Cconcurrent update of the same object is actually an extremely common real-life use case. You need to handle the arising conflicts anyway, so you might as well get the benefits of eventual consistency. If you don't have concurrent updates, then you don't have a distributed system. But that doesn't model the real world anymore. The state of the object is already distributed to multiple computers (e.g. mobile clients), and the database system needs to handle that.

You can, of course, handle the concurrency on the application level, but the question is, why bother? The database can help with managing that.

The whole industry has been slowly trending away from eventual consistency. Google proved with spanner that it is possible to do linearizable transactions at mega scale. Even Amazon's DynamoDB offers strong consistency for individual rows.

Nobody wants to throw data away on concurrent writes, and CRDTs or application specific merge functions are complicated.

RTS games are an application of this form of replication - each player had the full fame state, sends their commands to the server that timestamps them and sends them back to all users (including the player who initiated the action) and the player's action is applied in sync to all the machines. Synchronicity is maintained by pure determinism.

I'm a little sad that neither article (I've read some more beside the ones linked there) about mentions that the idea of logging here and processing there is pretty much the Unix principle of each program handling text (mostly lines of colon/comma separated data records) as input and creating another stream of text as output. Also I don't know if the idea of a central data storage (which is Krep's suggestion as far as I can understand) is really the solution to all our problems in a time of distributed everything.

Having several datacenters running Kafka with MirrorMakers between then (https://cwiki.apache.org/confluence/pages/viewpage.action?pa...) is far from being central data storage, it's more like a graph of (reasonably) ordered data distributed across the globe, which is available to any application.

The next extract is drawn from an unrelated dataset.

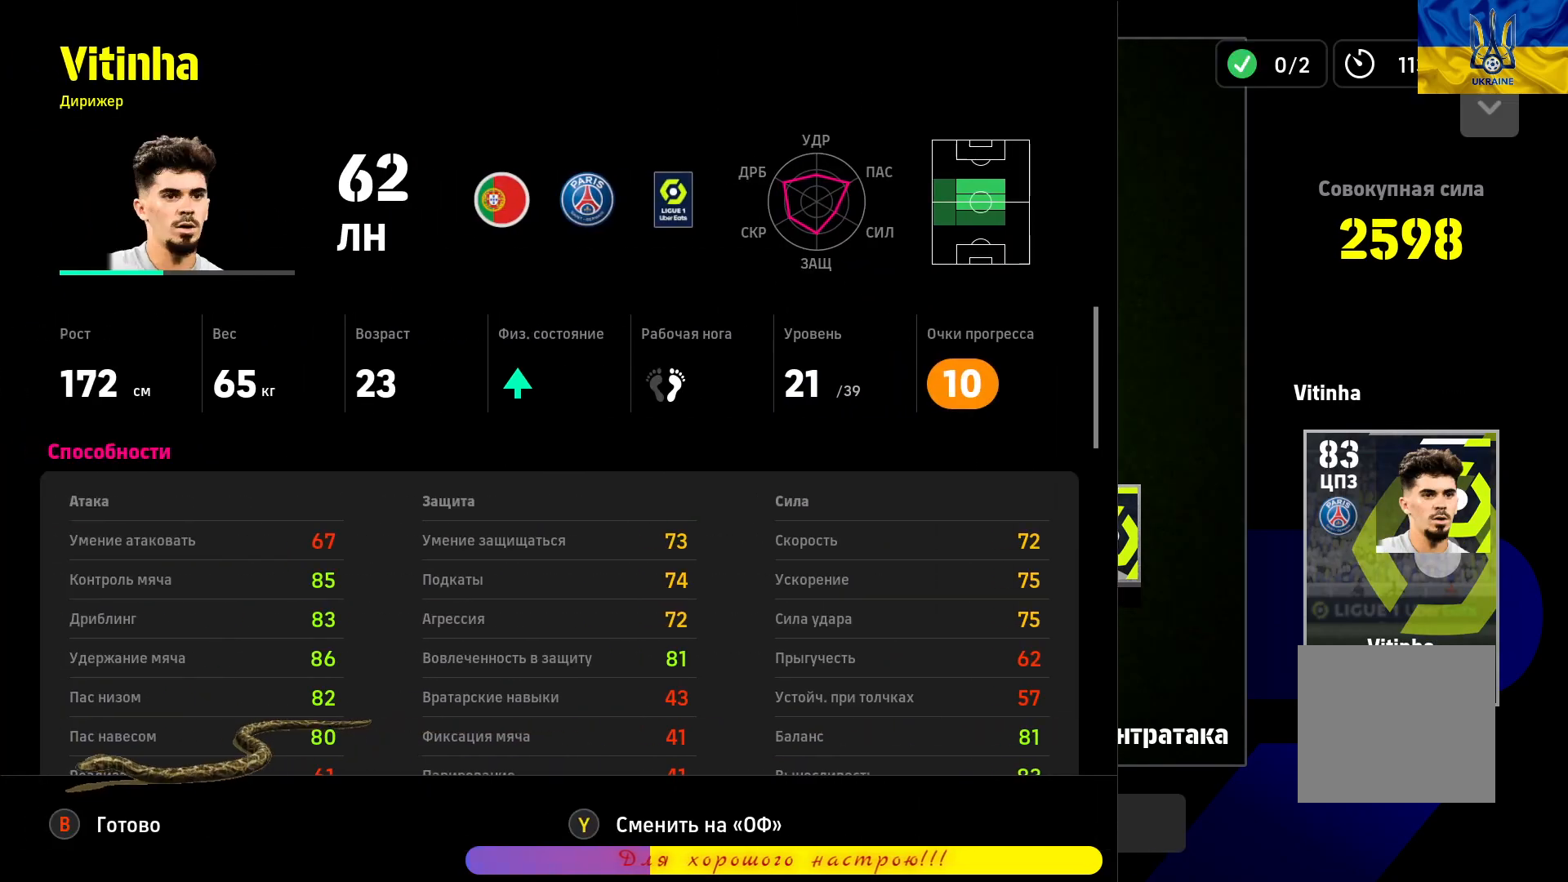
{"buttons": ["CIRCLE"], "left_stick": "center", "right_stick": "center", "events": [[17, "TRIANGLE", "up"], [167, "CIRCLE", "down"], [250, "CIRCLE", "up"], [333, "CIRCLE", "down"], [417, "CIRCLE", "up"], [500, "CIRCLE", "down"]]}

I don't really see much of a relationship to unix text stream processing. Maybe in something like a Kafka -> Samza -> Kafka style system -- but even then, it feels like a stretch. There's much more of a focus on the ordering of messages rather than the concept of log here, process there.

The LinkedIn article seemingly discusses every possible issue except security and privacy, which seems rather important when handling customer data. Access control in Kafka seems to be work in progress:


The Bitcoin blockchain is another nice example of this principle.

Great article, horrible layout. Fix the layout by pasting this in the console: $('div#main').style.width = "100%".

The referenced article was discussed at https://news.ycombinator.com/item?id=6916557.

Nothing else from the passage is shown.